Unipol embarked on a structured, enterprise-wide AI transformation programme, combining top-down prioritisation with bottom-up ideation. Starting with broad benchmarking, the insurer identified 98 use cases, of which a smaller set of “golden use cases” accounts for the majority of expected value.
The organisation uses a dual framework to assess use cases, balancing productivity gains (automation) with effectiveness improvements (enhanced decision-making and customer value). Key areas of impact include underwriting, claims, and conversational interfaces, which together represent around half of identified opportunities.
Unipol has progressed into a scale-up phase, building reusable AI “assets” (e.g. document parsing, summarisation, chatbot capabilities) that can be deployed horizontally across business lines or vertically within processes. More recently, the mutual is exploring agentic AI, adding orchestration layers that enable coordinated human–AI workflows across complex operations such as claims.

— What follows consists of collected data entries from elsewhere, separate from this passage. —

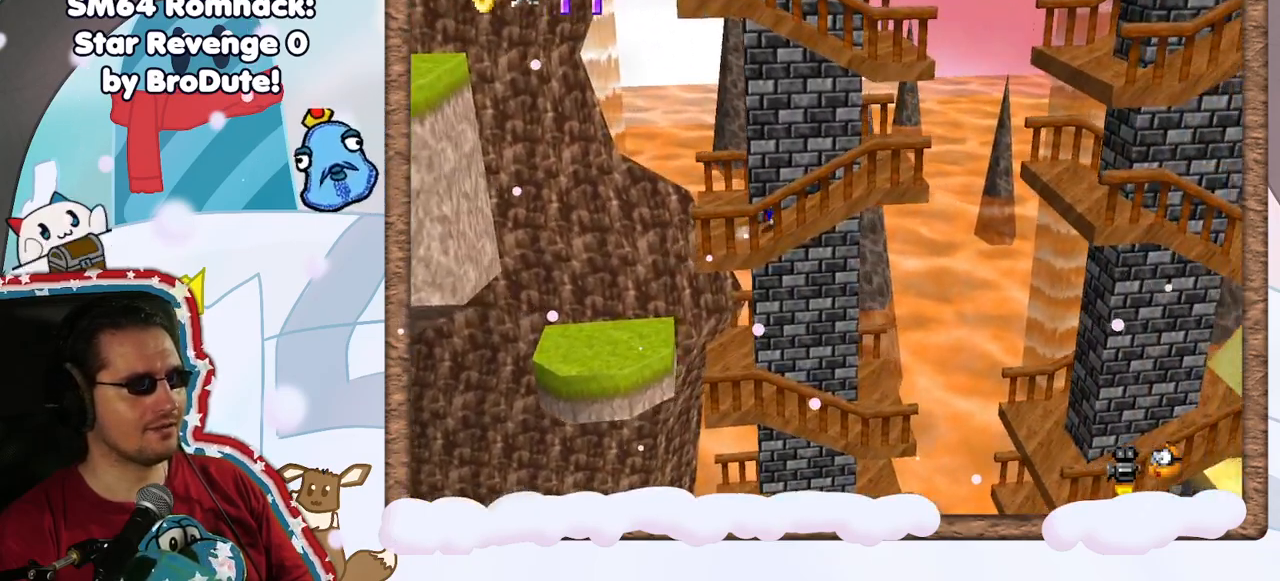
{"buttons": [], "left_stick": "right", "events": [[167, "A", "up"]]}
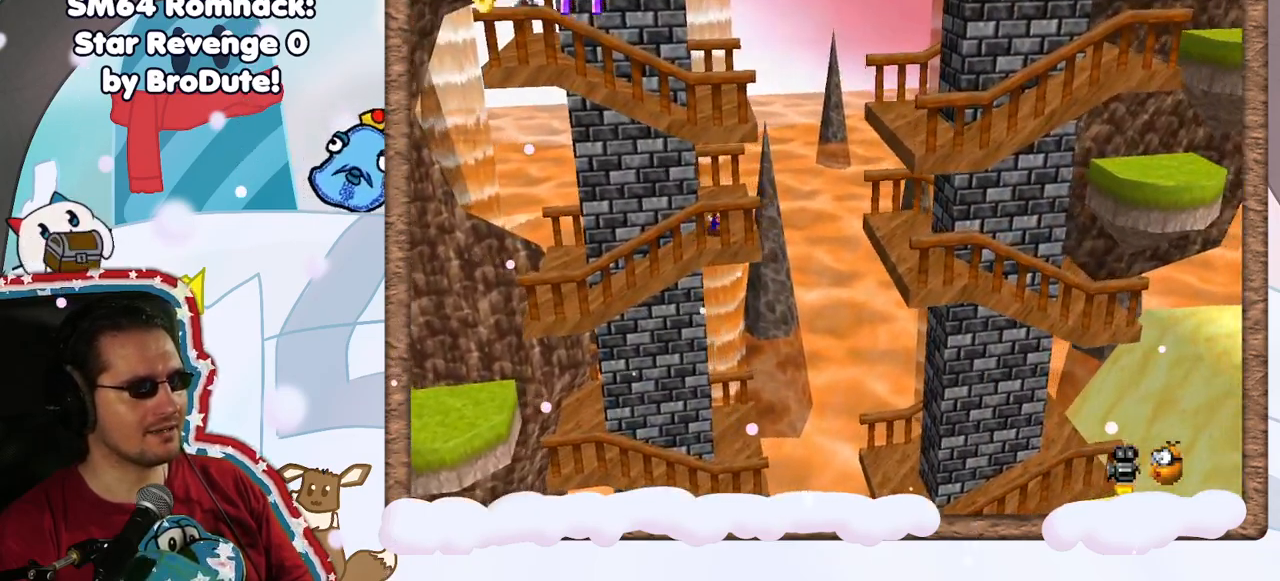
{"buttons": [], "left_stick": "right", "events": [[83, "A", "down"], [300, "A", "up"]]}
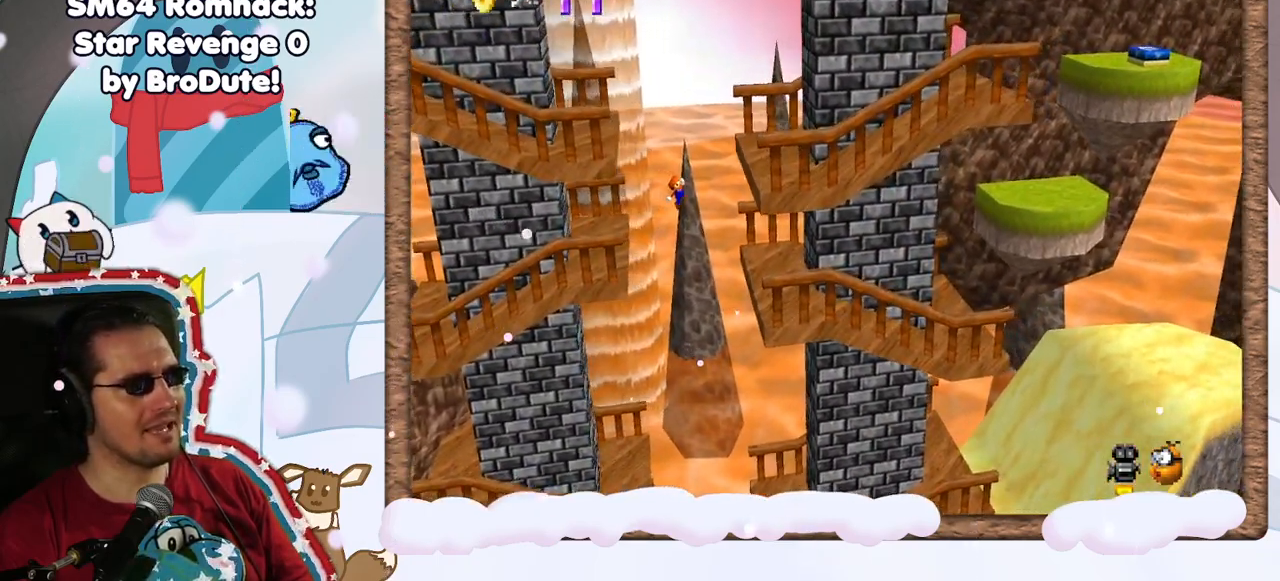
{"buttons": [], "left_stick": "center", "events": [[483, "left_stick", "center"]]}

Governance and risk management are deeply embedded in the programme. All use cases are assessed against regulatory frameworks, and continuous monitoring ensures performance and compliance. Achieving high accuracy is iterative, requiring extensive testing, feedback loops, and collaboration with business teams.
Key lessons for mutual insurers include using a structured prioritisation framework to focus effort on high-value use cases, balancing productivity gains with effectiveness improvements, building reusable AI assets to enable scalability, and combining bottom-up innovation with strong top-down direction.